[O QUE FAZER]
1/ Responda com base no texto sobre a agência de São Mateus:
(a) Onde morava o subgerente Nilson Carlos dos Santos?
(b) Quantos funcionários tinha a carteira rural, e quem eram eles?
(c) Além de músicas populares, o que quem narra assobiava nas ruas à noite?
2/ Reproduza, por favor, o trecho do texto sobre a agência de São Mateus que começa com as palavras que contêm "A agência tinha um" e termina com "noites, dedicação integral.".

··· TEXTO FORNECIDO ···

A agência tinha um prédio bonito, onde o cliente chegava e encostava num balcão enorme em "L" e dali podia ver todos os funcionários espalhados por uma ampla sala bem iluminada (foto 2). Lá na frente ficavam os caixas e mais para o fundo a Carteira Rural, para onde convergia a maioria da clientela e onde comecei a trabalhar. Naqueles tempos, diferentemente de hoje onde tudo está no "sistema", cada agência tinha sua vida independente, no final do dia as contas eram feitas e tudo tinha de "bater" ou passaríamos horas procurando diferenças, às vezes de centavos. O subgerente, Nilson Carlos dos Santos, tudo sabia e controlava sempre com bom humor. Como ele morava no andar de cima do prédio, era onipresente, corria almoçar e num átimo ei-lo de volta dando ordens e instruções. Não raramente víamos as luzes acesas nas noites, dedicação integral.
A agência de São Mateus e a grande sala iluminada, em 1972.
A agência de São Mateus e a grande sala iluminada, em 1972.
Guardo boas lembranças de minha estada na "rural" do Banco do Brasil em São Mateus. A carteira tinha dois funcionários, eu e o Chefe de Serviço. Os mutuários de São Mateus do Sul foram um aprendizado de vida para mim, com sua simplicidade, seu humor, suas histórias e sabedoria. Tenho saudade. Lembro de um em especial, Dídio Sampaio. Sempre que chegava ouvíamos suas gargalhadas estrondosas desde a porta de entrada e todo o serviço parava, pois ele sempre contava histórias e ria deliciosamente. Um dia ele chegou quieto, taciturno, e vimos logo que algo acontecera. Não demorou pra ele contar que sua colheita de milho queimara, o paiol todo se consumira. Ele veio solicitar o seguro. Ficamos olhando tristes ele contando sua história mas, de repente ele deu um sorriso e lá veio a gargalhada de novo: o milho estourava feito pipoca, tinha pipoca pra todo lado, e quá quá quá…
Casas antigas de madeira que davam um ar europeu à cidade.
Casas antigas de madeira que davam um ar europeu à cidade.
São Mateus era uma pequena cidade com praticamente uma grande rua central (foto 3), por onde passava uma rodovia, algumas vias transversais e muitas casas de madeira, antigas (foto 4), que lhe davam um ar europeu. Eu gostava de passear à noite naquelas ruas desertas a pensar e … assoviar. Sim, assobiava como um rouxinol, não sei se alguém me ouvia mas eu soltava o assobio naquelas noites às vezes bem geladas, as casas fechadas, os habitantes recolhidos. Como eu era um tipo bizarro, além das músicas populares, assobiava concertos de Vivaldi, pode? Eu era bom de bico.

··· MATERIAL FORNECIDO ···

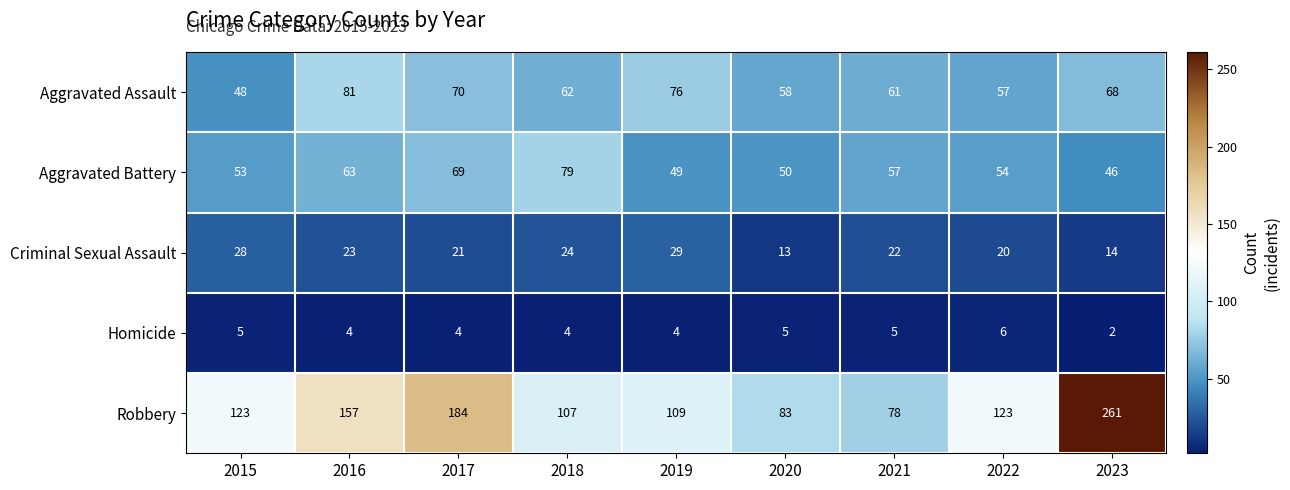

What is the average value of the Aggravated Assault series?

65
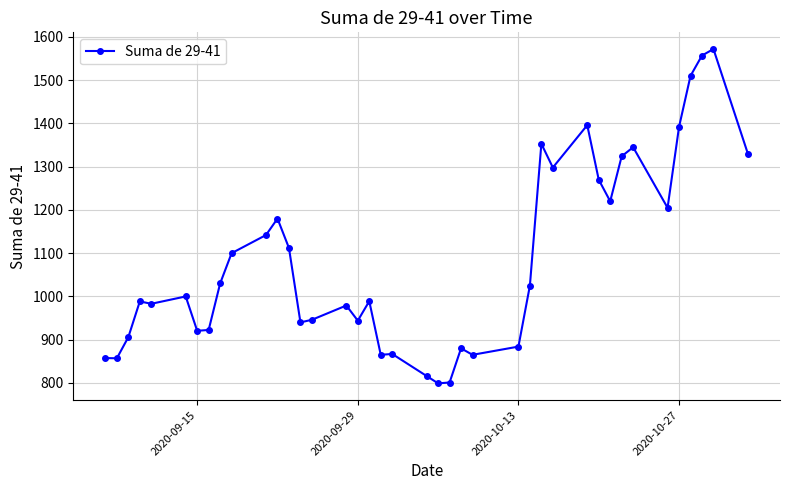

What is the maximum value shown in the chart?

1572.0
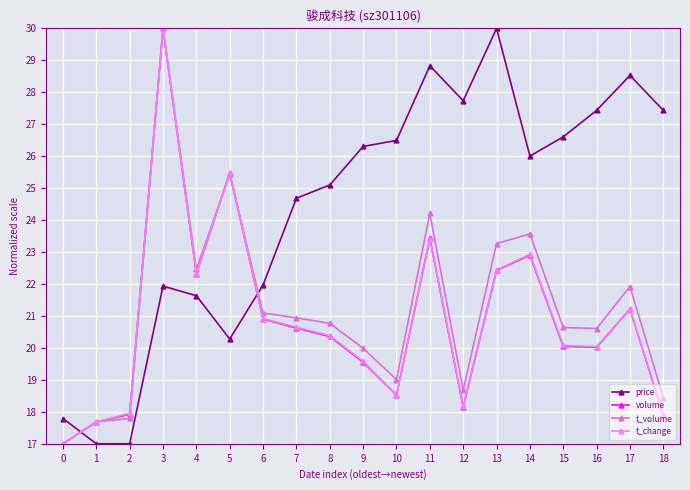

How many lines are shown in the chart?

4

···

[RESPOSTAS DAS TAREFAS]
1/
(a) No andar de cima do prédio da agência.
(b) Dois: quem narra e o Chefe de Serviço.
(c) Concertos de Vivaldi.

2/
A agência tinha um prédio bonito, onde o cliente chegava e encostava num balcão enorme em "L" e dali podia ver todos os funcionários espalhados por uma ampla sala bem iluminada (foto 2). Lá na frente ficavam os caixas e mais para o fundo a Carteira Rural, para onde convergia a maioria da clientela e onde comecei a trabalhar. Naqueles tempos, diferentemente de hoje onde tudo está no "sistema", cada agência tinha sua vida independente, no final do dia as contas eram feitas e tudo tinha de "bater" ou passaríamos horas procurando diferenças, às vezes de centavos. O subgerente, Nilson Carlos dos Santos, tudo sabia e controlava sempre com bom humor. Como ele morava no andar de cima do prédio, era onipresente, corria almoçar e num átimo ei-lo de volta dando ordens e instruções. Não raramente víamos as luzes acesas nas noites, dedicação integral.